_Brief_:
Would you copy the records below, exactly and only from their first line through the line containing "- **Content-Type**: Not defined", without any pictures?

_Records for the task_:
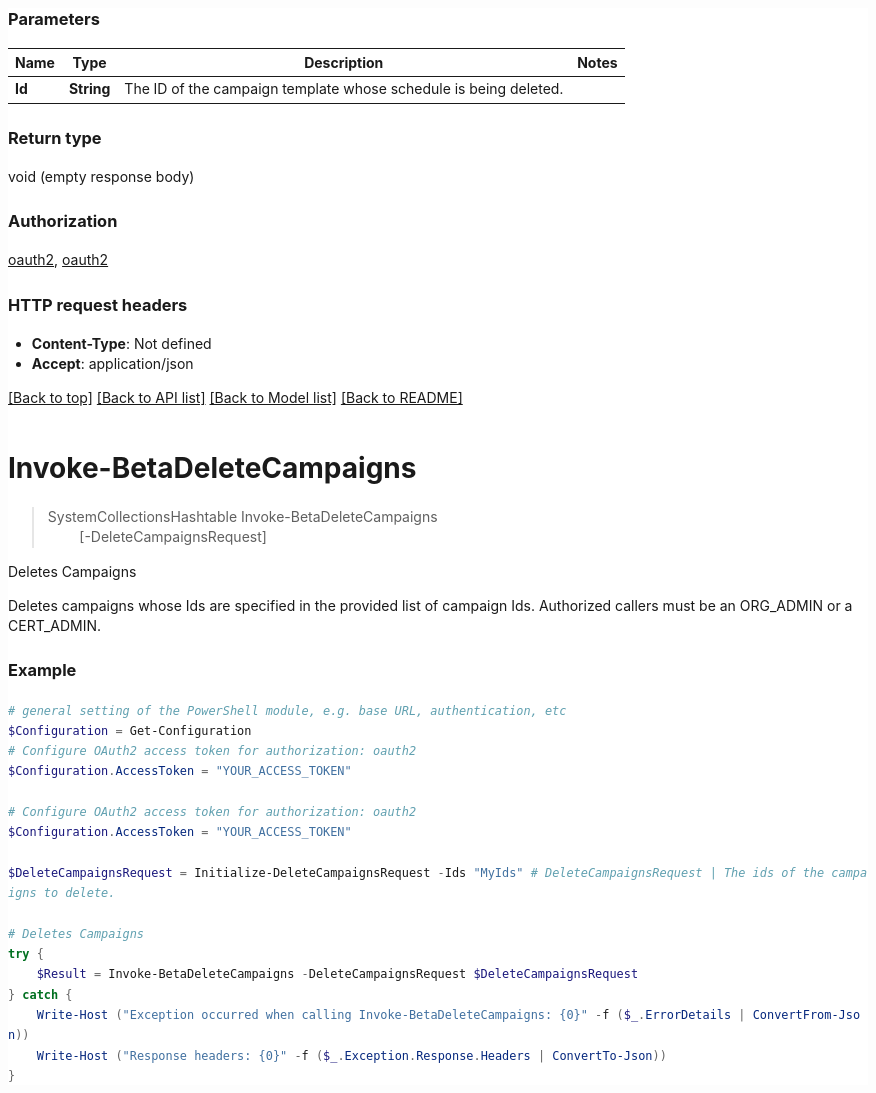### Parameters

Name | Type | Description  | Notes
------------- | ------------- | ------------- | -------------
 **Id** | **String**| The ID of the campaign template whose schedule is being deleted. | 

### Return type

void (empty response body)

### Authorization

[oauth2](../README.md#oauth2), [oauth2](../README.md#oauth2)

### HTTP request headers

 - **Content-Type**: Not defined
 - **Accept**: application/json

[[Back to top]](#) [[Back to API list]](../README.md#documentation-for-api-endpoints) [[Back to Model list]](../README.md#documentation-for-models) [[Back to README]](../README.md)

<a name="Invoke-BetaDeleteCampaigns"></a>
# **Invoke-BetaDeleteCampaigns**
> SystemCollectionsHashtable Invoke-BetaDeleteCampaigns<br>
> &nbsp;&nbsp;&nbsp;&nbsp;&nbsp;&nbsp;&nbsp;&nbsp;[-DeleteCampaignsRequest] <PSCustomObject><br>

Deletes Campaigns

Deletes campaigns whose Ids are specified in the provided list of campaign Ids. Authorized callers must be an ORG_ADMIN or a CERT_ADMIN.

### Example
```powershell
# general setting of the PowerShell module, e.g. base URL, authentication, etc
$Configuration = Get-Configuration
# Configure OAuth2 access token for authorization: oauth2
$Configuration.AccessToken = "YOUR_ACCESS_TOKEN"

# Configure OAuth2 access token for authorization: oauth2
$Configuration.AccessToken = "YOUR_ACCESS_TOKEN"

$DeleteCampaignsRequest = Initialize-DeleteCampaignsRequest -Ids "MyIds" # DeleteCampaignsRequest | The ids of the campaigns to delete.

# Deletes Campaigns
try {
    $Result = Invoke-BetaDeleteCampaigns -DeleteCampaignsRequest $DeleteCampaignsRequest
} catch {
    Write-Host ("Exception occurred when calling Invoke-BetaDeleteCampaigns: {0}" -f ($_.ErrorDetails | ConvertFrom-Json))
    Write-Host ("Response headers: {0}" -f ($_.Exception.Response.Headers | ConvertTo-Json))
}
```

_Written answer_:
### Parameters

Name | Type | Description  | Notes
------------- | ------------- | ------------- | -------------
 **Id** | **String**| The ID of the campaign template whose schedule is being deleted. | 

### Return type

void (empty response body)

### Authorization

[oauth2](../README.md#oauth2), [oauth2](../README.md#oauth2)

### HTTP request headers

 - **Content-Type**: Not defined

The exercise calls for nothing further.